# Copyright 2021 IRT Saint Exupéry, https://www.irt-saintexupery.com
#
# This work is licensed under a BSD 0-Clause License.
#
# Permission to use, copy, modify, and/or distribute this software
# for any purpose with or without fee is hereby granted.
#
# THE SOFTWARE IS PROVIDED "AS IS" AND THE AUTHOR DISCLAIMS ALL
# WARRANTIES WITH REGARD TO THIS SOFTWARE INCLUDING ALL IMPLIED
# WARRANTIES OF MERCHANTABILITY AND FITNESS. IN NO EVENT SHALL
# THE AUTHOR BE LIABLE FOR ANY SPECIAL, DIRECT, INDIRECT,
# OR CONSEQUENTIAL DAMAGES OR ANY DAMAGES WHATSOEVER RESULTING
# FROM LOSS OF USE, DATA OR PROFITS, WHETHER IN AN ACTION OF CONTRACT,
# NEGLIGENCE OR OTHER TORTIOUS ACTION, ARISING OUT OF OR IN CONNECTION
# WITH THE USE OR PERFORMANCE OF THIS SOFTWARE.

"""
Read an experimental data as a GEMSEO Dataset
=============================================
"""

# %%
from __future__ import annotations

from pathlib import Path

from pandas import read_csv

from vimseo.api import activate_logger
from vimseo.tools.validation.validation_point import NominalValuesOutputType
from vimseo.tools.validation.validation_point import read_nominal_values
from vimseo.utilities.datasets import SEP

activate_logger()

# %%
# Loading experimental data is necessary for model validation or calibration.
# In general, the raw experimental data is not directly compatible with VIMSEO tools.
# In addition, at least two types of experimental data can be considered:
#   - a collection of validation points defined by its nominal values.
#   - a collection of validation points with repeats: the experiment
#     is repeated several times for the same nominal values.

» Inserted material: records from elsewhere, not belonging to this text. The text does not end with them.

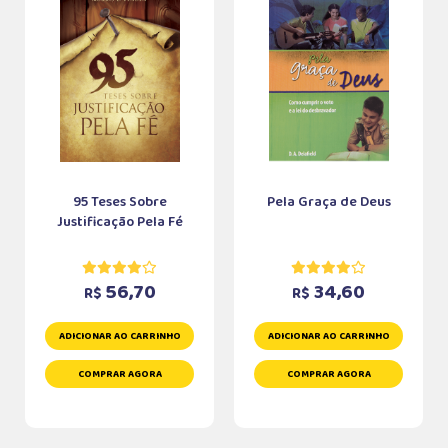
95 Teses Sobre
Pela Graça de Deus
Justificação Pela Fé
56,70
34,60
R$
R$
ADICIONAR AO CARRINHO
ADICIONAR AO CARRINHO
COMPRAR AGORA
COMPRAR AGORA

Each repeat captures
#     some variability in the material properties and some uncertainties in the
#     experimental set-up. Some input and output variables are measured for each repeat.
#
# The conversion from raw to VIMSEO-compatible data should consider the following
# requirements:
#   - conversion of data with repeats to nominal values, by considering the mean
#     value of the measured data for each validation point.
#   - presence of vectors among the measured or nominal data. For instance,
#     experiments on composites material generally define a stacking sequence
#     (layup), which is an array of ply angles. We assume that the vectors are specified
#     as strings, through an encoding procedure. Typically, ``[0.0, 5.0, 8.9]`` is
#     encoded as ``'0.0_5.0_8.9'``. NumPy string representation of array can also be used.
#
# Let's consider a non-trivial experimental data containing several validation points,
# with several repeats for each, and a vector variable ``layup``.
raw_file = Path("dummy_experimental_data.csv")
read_csv(raw_file, delimiter=SEP)

# %%
# The ``read_nominal_values`` function allows to load the raw data
# and returns nominal values.
# The ``master_name`` is the name of the variable that is used to identify the
# validation points: each validation point has the same ``master_name`` value,
# and this value is unique among the validation points.
# The ``additional_names`` are variables added to the nominal values. Their values is
# computed as the mean value of all the repeats for each validation point.
# In case the raw data names do not match the model variable names,
# a renaming can be done with ``name_remapping``.
# Finally, most VIMSEO tools use a GEMSEO Dataset as input.
# GEMSEO Datasets are multi-index column Pandas DataFrame, allowing to properly
# handle data by groups and by component (useful to handle vectors).
# Here, the nominal values are returned as a GEMSEO Dataset.
# In this case, the following additional arguments are necessary:
#  - a mapping between scalar variable names and group names, to specify in which groups
#    the variables are placed,
#  - a mapping between vector names and group names. Vectors are thus identified,
#    and are decoded as numerical arrays in the Dataset. For example,
#    ``'0.0_5.0_8.9'`` is stored as a variable having three components.
ds = read_nominal_values(
    master_name="layup",
    csv_path=raw_file,
    additional_names=[
        "nominal_width",
        "nominal_length",
        "nominal_thickness",
        "nominal_diameter",
        "nominal_radius",
        "max_force",
    ],
    name_remapping={
        "nominal_width": "width",
        "nominal_length": "length",
        "nominal_thickness": "thickness",
        "nominal_diameter": "diameter",
        "nominal_radius": "radius",
    },
    output_type=NominalValuesOutputType.GEMSEO_DATASET,
    variable_names_to_group_names={
        "layup": "inputs",
        "nominal_width": "inputs",
        "nominal_length": "inputs",
        "nominal_thickness": "inputs",
        "nominal_diameter": "inputs",
        "nominal_radius": "inputs",
        "max_force": "outputs",
    },
    vector_names_to_group_names={"layup": "inputs"},
)

# %%
# The nominal values can be exported to a csv file:
ds.to_csv(f"{raw_file.stem}_nominal_values.csv", sep=SEP)